Le cas Nutella est de nouveau un véritable pétard mouillé qui illustre la consanguinité twittosphocommunicante : quand le Parisien discute avec son collègue ou son voisin de palier sur Twitter et appelle ça du buzz.
Les médias profitent du côté croustillant qu’offre la marque Nutella, marque émotionnelle qui est une machine à clic autant pour ceux qui l’aiment que pour ceux qui la détestent tandis que les consultants social media viennent de gagner une slide dans leur présentation où ils pourront apposer une expertise toute relative en phénomène éphémère.

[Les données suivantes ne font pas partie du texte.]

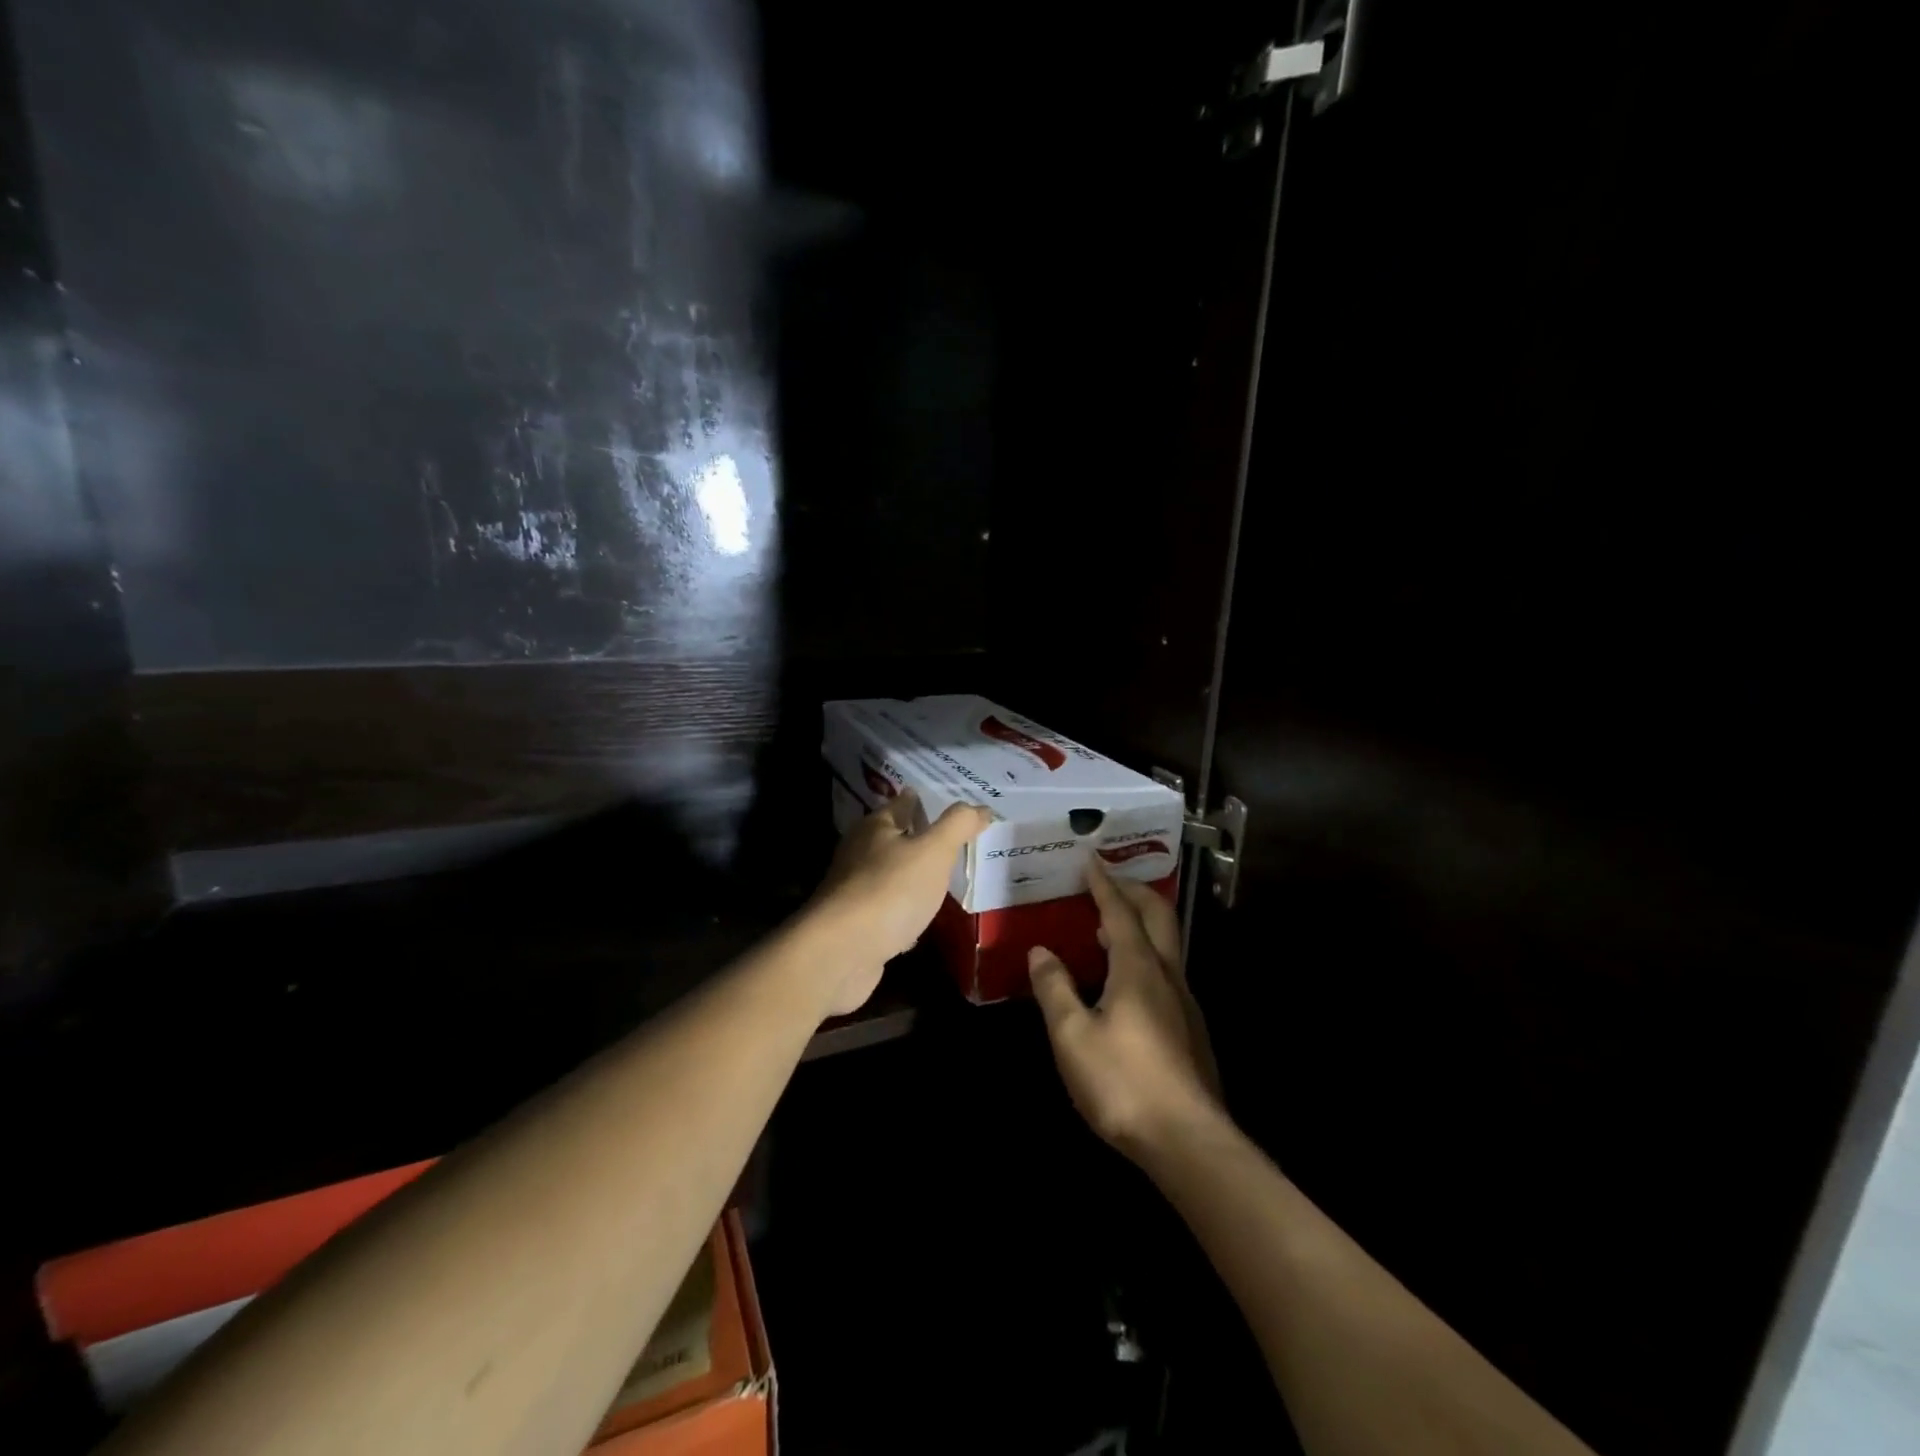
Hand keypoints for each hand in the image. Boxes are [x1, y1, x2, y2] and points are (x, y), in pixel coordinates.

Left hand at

https://twitter.com/Meriadeck/status/570230212451024896
Pour rappel, il y a eu deux bad buzz par semaine en 2014, et 2015 est bien parti pour confirmer la tendance. Le bad buzz est de plus en plus le magazine People du communicant, celui où on voit les varices gaffes des Stars grosses marques tandis que les médias qui les diffusent appellent cela du journalisme marketing. Par contre, que l’on ne vienne pas me dire qu’il s’agit là de crise alors que je n’oserais même pas appeler cela une crisounette.